A small farming community is being terrorised by a band of thieves and murderers, led by the charismatic but ruthless Calvera (Eli Wallach, previously only known to my girlfriend as the elderly neighbour in The Holiday). He and his gang steal almost everything worth taking from the villagers, leaving them just enough to carry on farming for another year, at which point Calvera will return and repeat the process over again. Sick of this injustice, three villagers head to the nearest saloon and recruit someone to either train or protect them, finding Yul Brynner’s Chris as the perfect fit for the role after he volunteers for something that could get him killed, and offers no reward – a situation very similar to that of defending the village. Chris then goes about assembling a team – you can probably guess how many – of similarly minded men based on Chris’ previous dealings with them or their reputations.

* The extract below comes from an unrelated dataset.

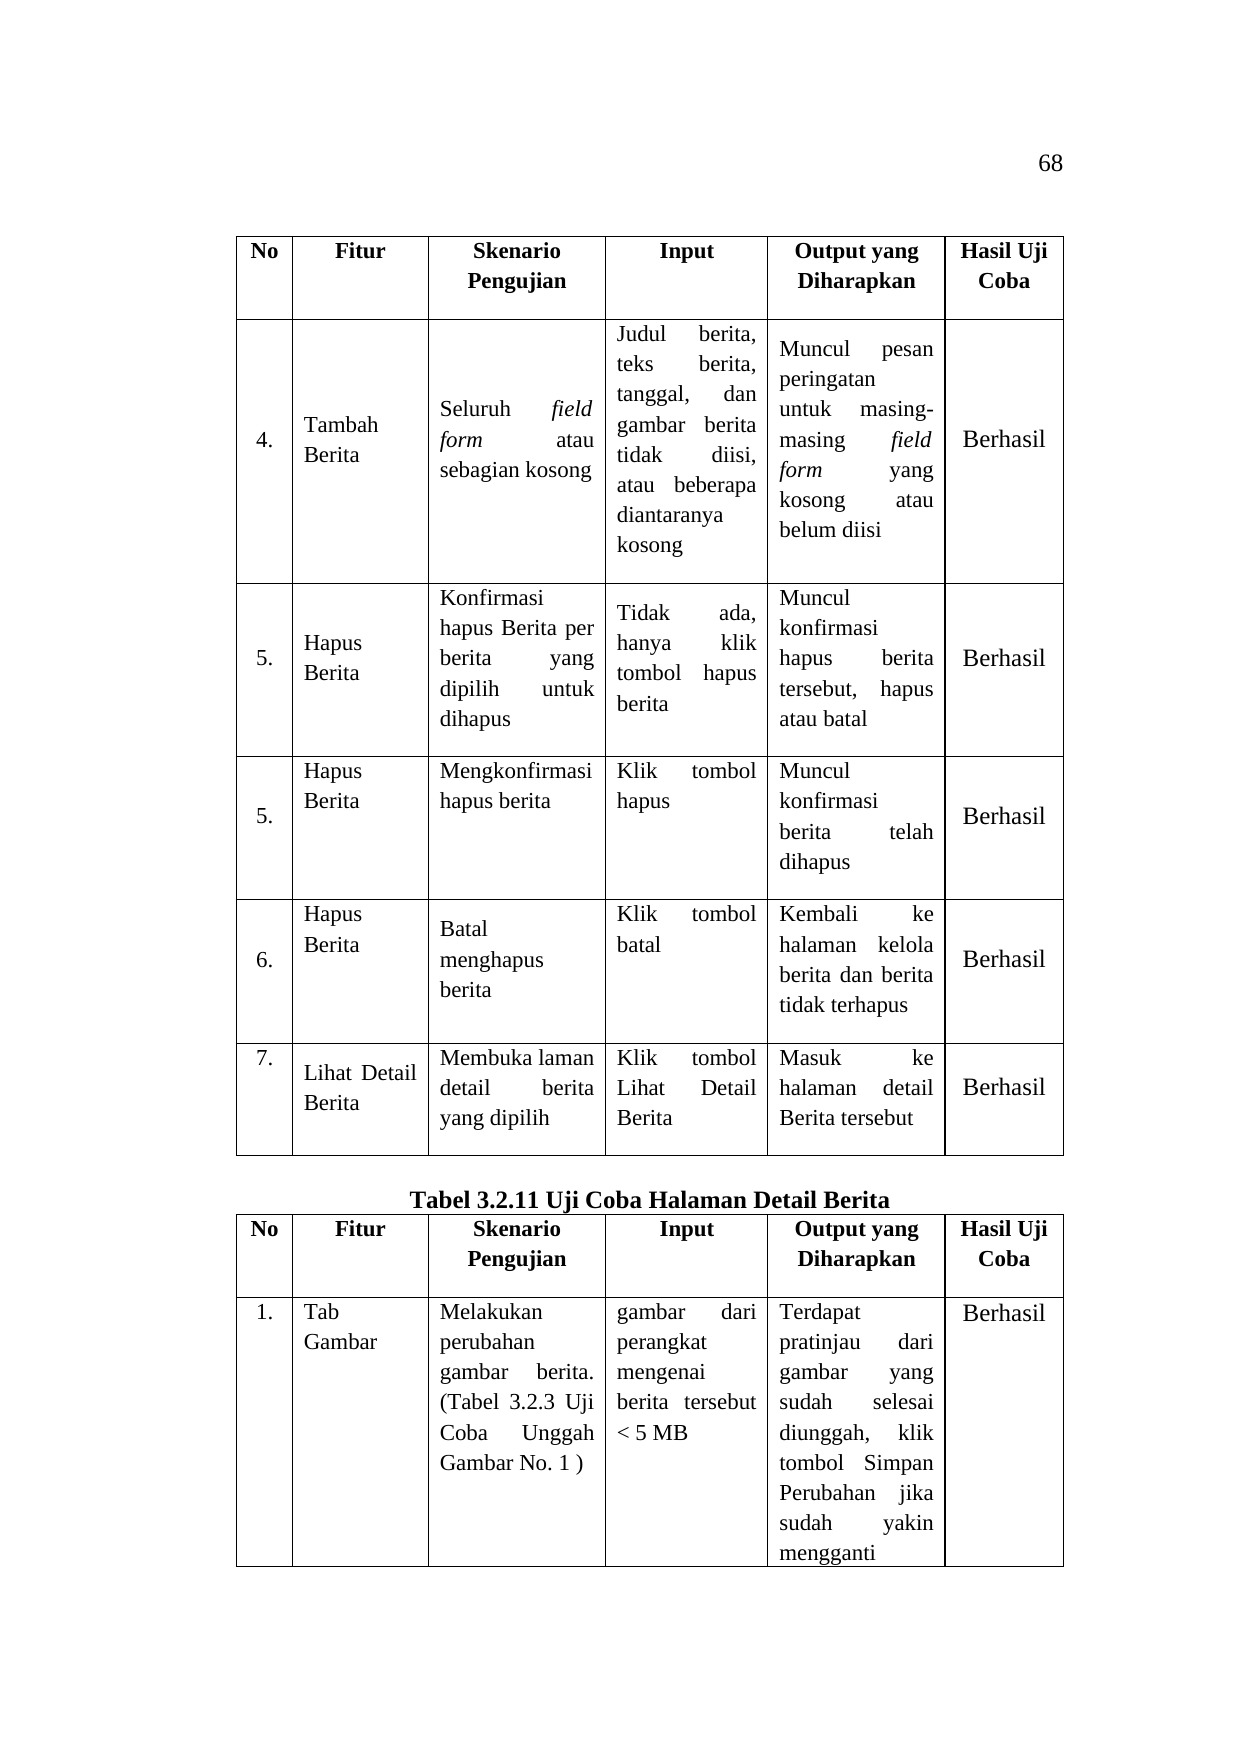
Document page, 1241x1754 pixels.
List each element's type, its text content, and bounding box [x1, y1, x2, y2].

The line-up has since become a member of the great pantheon of Pub Quiz Questions – I can never remember Brad Dexter or Horst Buchholz, but I’ve won a DVD by naming James Coburn before. The remaining members are Charles Bronson, Robert Vaughn and, of course, Steve McQueen, who all have various reasons for signing up, be it running from the law, spotting a money-making opportunity or just plain boredom.
This is one of those films that I remembered through a rose-tinted haze as being a far greater film than it turned out to be. It’s not a bad film, not at all, it’s just not the stone-cold classic I had remembered. My main problem was in the amount of time it took for the Seven to assemble, and the attempts to shed doubt on whether certain members will join or not. It’s clear from the very title of the film that there will be a group of seven defending the village, but the group isn’t together until about halfway through the film! Also, I felt that for the most part enough screentime was given to each of the seven, except for Buchholz’s Chico being given far too much time as the young rookie looking to prove himself, and Coburn’s stoic knife-throwing Britt barely getting a look in after receiving the best introduction of the guys. I’m especially sore about Coburn because he’s my favourite character (and accent) in The Great Escape (coming soon), and he voiced Waternoose in Monsters, Inc. Most of the seven are given some kind of arc of character trait, but Britt’s appears to be just falling asleep under any available tree, and being completely unable to hide behind cover whilst shooting.
Based on The Seven Samurai, I had hoped to watch Akira Kurosawa’s classic epic before seeing The Magnificent Seven again, but alas my Steve McQueen adventures and requests from my weekly movie night made this impossible, but hopefully I’ll get to it soon. What I hadn’t realised is that this film was also remade (not as Battle Beyond The Stars, I haven’t seen that yet), but as A Bug’s Life. Granted, the plots aren’t identical, but there are some startling similarities. I’m not entirely sure how happy Charles Bronson would be to know he’d been recast as a ladybird.
There are some gloriously over the top death sequences, and the finale is a great shoot out, though it doesn’t compare to some other classic ones. It’s a very enjoyable film, but alas it’s not the one I remembered. Still the best Steve McQueen film I’ve seen so far on this journey.